Thank you Kelvin for your helpful and thought-provoking reflection and questions. As a lay member of the Scottish Episcopal Church, I am following the current guidance from our College of Bishops and making ‘spiritual communion’ instead of partaking of bread and wine whenever I join in an online SEC Eucharistic Service. As a member also of the Church of Scotland, I gladly accept the invitation from Ministers in the Church of Scotland and other churches in the Reformed tradition to set apart a portion of bread and wine in order to receive it during an online Communion Service conducted by such a Minister. Do I feel more nourished by one of these acts of worship rather than the other? Actually, so far, no: I value both traditions and am grateful to belong to both.
And what exactly is the purpose of an article which is all to do with senseless sensationalism and nothing to do with good an sound Theology?… This is the sort of nonsensical gibberish I expect to find the Sun Newspaper, or the Daily Mail, or the Express… They all make a living out of hysterical spectacle passing as “journalism”!
What is the main objective of an article like this?… I have no idea! Irresponsible scaremongering certainly springs to mind, along with disbelief. What happened to Faith?
This is not a matter of public relations, Earthly Humanism, or marketing. And this is NOT the place, the time or the subject matter for senseless speculation of utmost gravity!
This is the MOST HOLY SACRAMENT OF THE EUCHARIST, the Body and Blood of Our Lord Jesus Christ, instituted by Him at the Last Supper, with a simple and straight forward request: DO THIS IN MEMORY OF ME.
For 2020 years Christendom has honoured that promise, through and through, amid endless wars, plagues, sieges, catastrophes in Europe and elsewhere and terrible tragedies such as World Wars 1 and 2, persecutions, and even evil, demonic dictatorships such as the Soviet Union and China.
Despite all that, Our Lord Jesus Christ emerges, always radiant, always loving, always REAL and PRESENT, a magnet of the Christian Faith, the ultimate catalyst of the New and Eternal Covenant, declared at every Holy Mass during the Canon, at the Elevation.
COVID-19 is no different than any other calamity the miserable History of Humanity has landed on our doorstep. And as before in 2020 years of Christian History, Our Lord Jesus Christ shall rise again, because we shall raise HIM again. We shall raise him in churches, and if we are forbidden to do so, we shall raise HIM in the streets, in processions, in Open Air Masses, in the open and in hiding if it needs be. And we shall raise HIM again, in public places and in private homes, in gilded altars and on kitchen tables if it comes to that!
And why?!… Because He promised and so far has never failed us, to fulfil His Mission NEVER TO LEAVE US ALONE, even though He ascended to the Heavens.
So the message for you, and ME, and all others in ALL CHURCHES is simple: Get AWAY from behind the comfort of a screen and a keyboard, put a washed and nicely ironed cassock on, get inside a cotta, grab a stole and get out, celebrate Mass as before.
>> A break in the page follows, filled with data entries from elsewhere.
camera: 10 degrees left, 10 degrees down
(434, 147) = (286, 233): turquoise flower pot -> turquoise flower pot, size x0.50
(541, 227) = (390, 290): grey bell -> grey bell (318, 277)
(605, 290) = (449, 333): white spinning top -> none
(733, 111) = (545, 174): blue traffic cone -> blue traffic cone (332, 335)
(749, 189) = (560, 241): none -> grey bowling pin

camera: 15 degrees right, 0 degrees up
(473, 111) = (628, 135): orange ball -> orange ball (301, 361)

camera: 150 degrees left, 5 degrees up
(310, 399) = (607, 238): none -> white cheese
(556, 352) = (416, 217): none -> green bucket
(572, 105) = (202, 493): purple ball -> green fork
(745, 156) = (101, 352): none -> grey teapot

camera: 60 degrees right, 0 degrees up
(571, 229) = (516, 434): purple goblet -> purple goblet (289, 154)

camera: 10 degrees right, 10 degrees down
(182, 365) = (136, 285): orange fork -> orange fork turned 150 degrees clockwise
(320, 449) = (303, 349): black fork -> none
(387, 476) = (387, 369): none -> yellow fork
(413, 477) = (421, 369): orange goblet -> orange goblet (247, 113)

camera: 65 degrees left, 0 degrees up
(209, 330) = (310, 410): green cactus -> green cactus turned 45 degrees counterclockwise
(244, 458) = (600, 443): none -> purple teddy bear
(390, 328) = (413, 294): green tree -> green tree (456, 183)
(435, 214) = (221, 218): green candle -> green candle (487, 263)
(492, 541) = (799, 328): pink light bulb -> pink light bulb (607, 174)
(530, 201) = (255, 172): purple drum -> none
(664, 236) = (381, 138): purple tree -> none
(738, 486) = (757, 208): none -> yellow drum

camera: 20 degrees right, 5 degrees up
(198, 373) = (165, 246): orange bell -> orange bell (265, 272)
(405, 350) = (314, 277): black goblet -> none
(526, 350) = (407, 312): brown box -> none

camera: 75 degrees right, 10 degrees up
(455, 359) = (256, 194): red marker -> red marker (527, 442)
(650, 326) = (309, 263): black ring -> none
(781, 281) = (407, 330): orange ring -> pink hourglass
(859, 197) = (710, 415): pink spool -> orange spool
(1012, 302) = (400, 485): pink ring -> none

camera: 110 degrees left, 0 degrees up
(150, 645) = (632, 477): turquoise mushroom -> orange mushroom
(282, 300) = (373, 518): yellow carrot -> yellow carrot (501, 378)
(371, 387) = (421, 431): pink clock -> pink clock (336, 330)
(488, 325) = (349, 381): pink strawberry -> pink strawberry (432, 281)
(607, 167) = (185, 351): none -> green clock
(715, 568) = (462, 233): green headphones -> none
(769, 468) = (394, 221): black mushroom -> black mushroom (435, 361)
Ring the bells until they drop off the silent towers.
Get organised, invite local brass bands, CELEBRATE the Victory of Resurrection as it should be celebrated. Take the Holy Eucharist in procession from local churches to the Cathedral, stop all the traffic, make a splash, make noise. MAKE A FUSS!
Dying on the Cross for all of us is worth all of that and more, I believe.
Have FAITH! And for goodness sake, blog less, especially when you are bored, it results in train crash articles like this one. Do something else for the Love of God.
Regards.
The Faithful will come, because Love is more powerful than blogs, empty notions, cheap pseudo-debates and all that nonsense.